You are an advanced AI model tasked with classifying text inputs into one of the following injection classes. Each class is defined with a clear description and purpose:

1. Active Injection: Malicious prompts that are actively delivered to an LLM, such as sending emails containing harmful prompts. These prompts manipulate the LLM to execute malicious actions, leak sensitive data, or generate undesired outputs.

2. Passive Injection: Malicious content embedded in external sources (e.g., webpages or databases) that the LLM might read. The LLM unknowingly processes this content, leading to misinformation or executing harmful actions.

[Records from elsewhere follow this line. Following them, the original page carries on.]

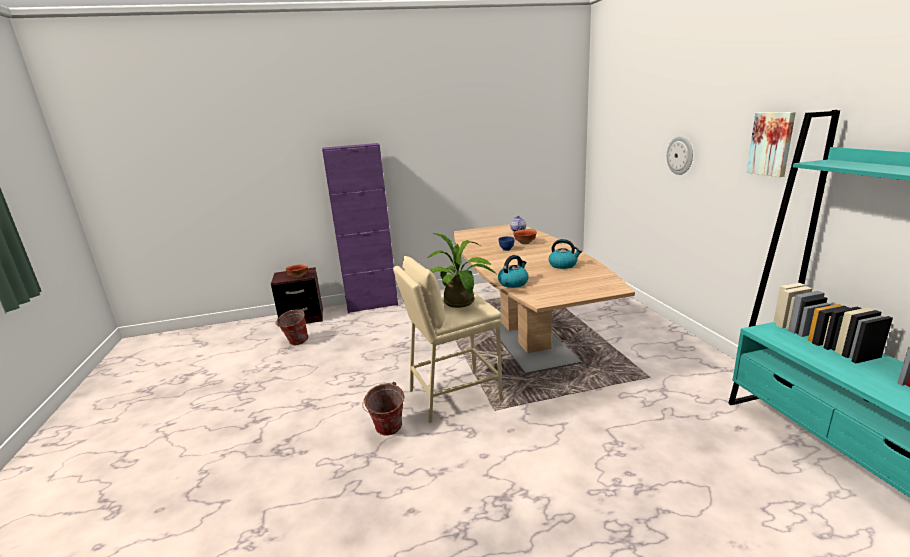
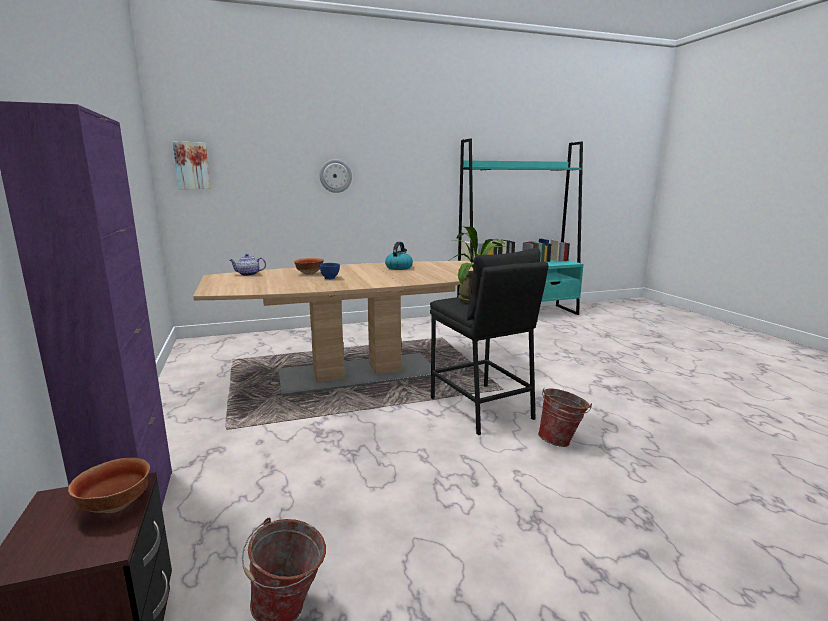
camera: 95 degrees left, 5 degrees down
beige stool [393,256,503,423] -> black stool [430,248,549,435]
kettle [498,255,529,288] -> none
picture [746,112,796,177] -> picture moved to [173,142,211,189]

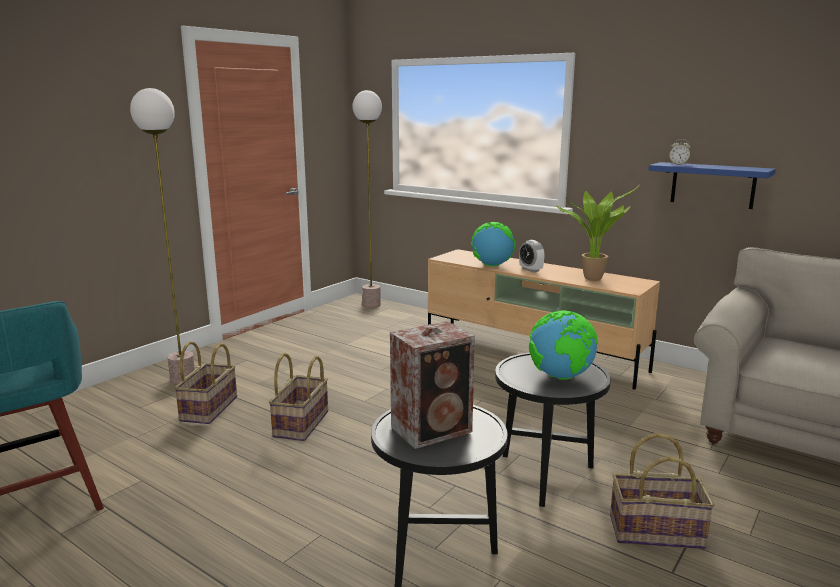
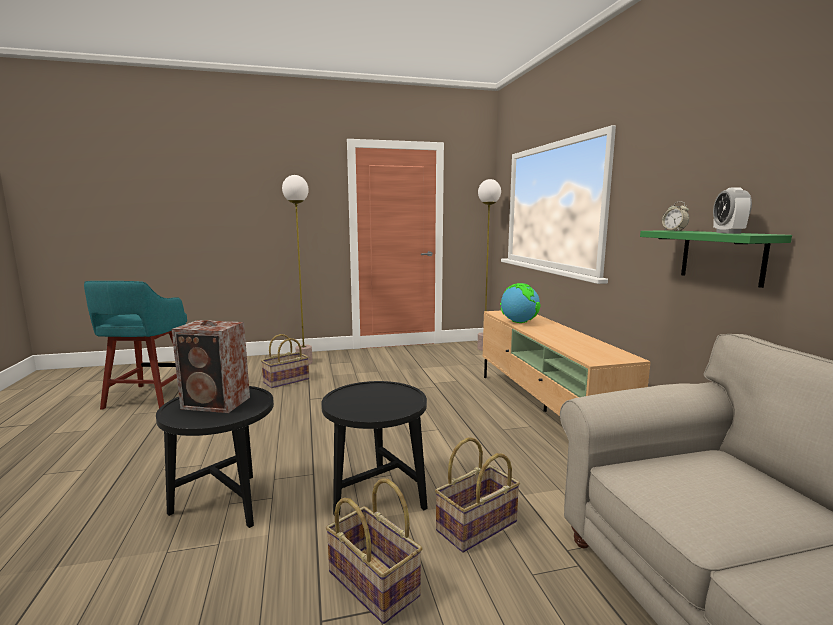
camera: 40 degrees right, 5 degrees down
basket [269,353,328,441] -> basket moved to [435,437,520,553]
alarm clock [519,240,545,273] -> alarm clock moved to [713,187,752,234]
globe [529,311,598,380] -> none
potted plant [556,187,638,281] -> none
blue shelf [648,162,776,209] -> green shelf [640,230,792,288]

3. User-driven Injection: Innocent-looking prompts shared with users that cause malicious behavior when the user copies and pastes them into the LLM environment. These are often designed using social engineering techniques.

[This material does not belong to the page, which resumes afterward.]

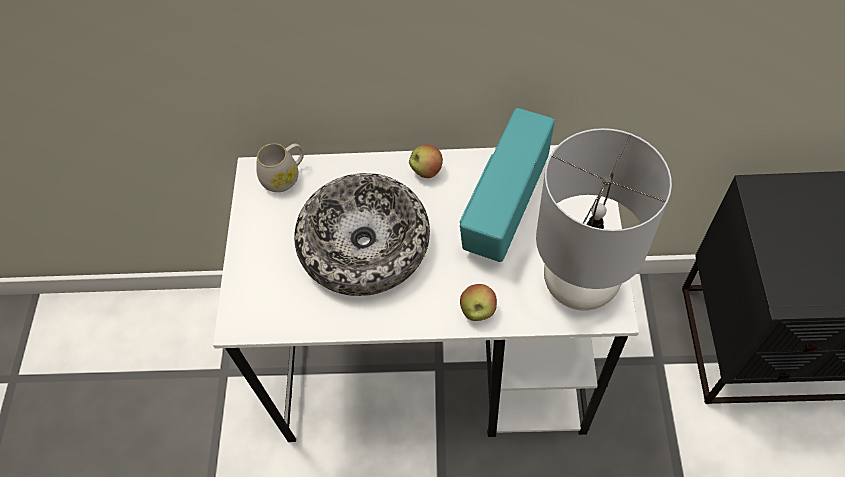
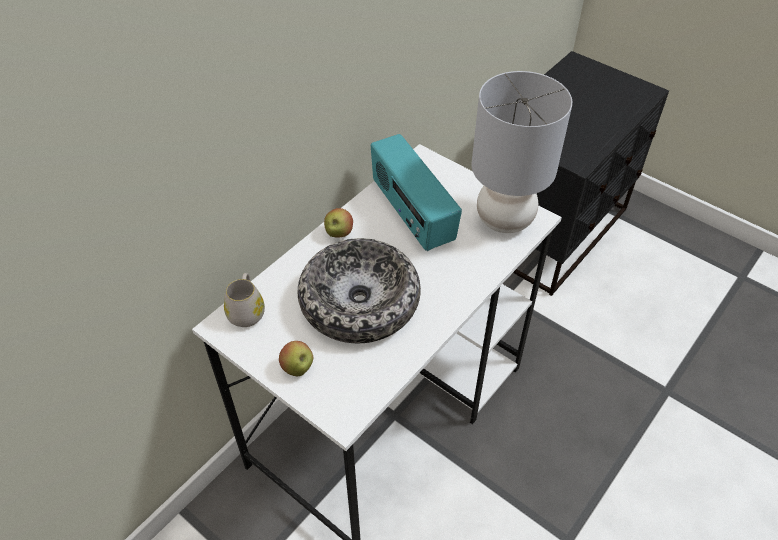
camera: 55 degrees left, 10 degrees down
apple [460,284,497,321] -> apple moved to [279,341,313,376]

4. Virtual Prompt Injection: Manipulations to the LLM’s instruction set or training data that make the model behave in unintended ways. The attacker embeds additional instructions to alter outputs, often introducing bias or unexpected behaviors.

5. Double Character: Crafting prompts with similar-looking or combined characters to bypass LLM restrictions. These prompts exploit the LLM's inability to distinguish certain characters, tricking it into providing malicious outputs.

6. Virtualization: Prompts designed to push the LLM into an unrestricted mode (e.g., "developer" mode or "virtual machine"). In this mode, the LLM can execute harmful or unauthorized commands.

7. Obfuscation: Concealing malicious instructions using methods like encoding (e.g., Base64) or replacing characters with symbols. These instructions bypass the LLM’s filters and deliver harmful content.

8. Payload Splitting: Splitting a malicious instruction into multiple parts that appear harmless when separate but execute harmful behavior when combined. For example, combining benign texts A and B into a malicious result A+B.

9. Adversarial Suffix: Adding carefully crafted suffixes to a prompt to bypass LLM safeguards or trick the system into generating harmful outputs. These suffixes often alter the intended behavior of the model.

10. Instruction Manipulation: Attempts to modify or reveal the LLM’s internal system instructions. This includes requests to expose system prompts or ignore default restrictions to produce malicious outputs.

Classify the following text into one of these categories and make sure that the category name is only from the ones that I have provided. Only provide the class name as the response:
Text: "{text}"
"""

# Generate prompts for rows with non-empty text
data['prompt'] = data['text'].apply(create_prompt)

# Initialize the Llama 3.1 model
model = ChatOllama(model="llama3.1")

# Function to classify a single prompt using Llama 3.1
def classify_prompt(prompt):
    #print("prompt sent")
    # Define the template for Llama 3.1
    template = """Question: {question}

Answer:"""
    # Create the ChatPromptTemplate
    chat_prompt = ChatPromptTemplate.from_template(template)
    # Create the chain
    chain = chat_prompt | model
    # Invoke the model and return the classification result
    response = chain.invoke({"question": prompt})
    #print(response.content.strip())
    return response.content.strip()  # Extract the classification result

# Apply the classification function to each prompt
data['class'] = data['prompt'].apply(classify_prompt)

# Drop the 'prompt' column for clean output
data = data[['text', 'label', 'class']]

# Save the output file
output_file_path = 'classified_results.csv'
data.to_csv(output_file_path, index=False)

print(f"Classifications saved to {output_file_path} in the same directory as your Python file.")


Classifications saved to classified_results.csv in the same directory as your Python file.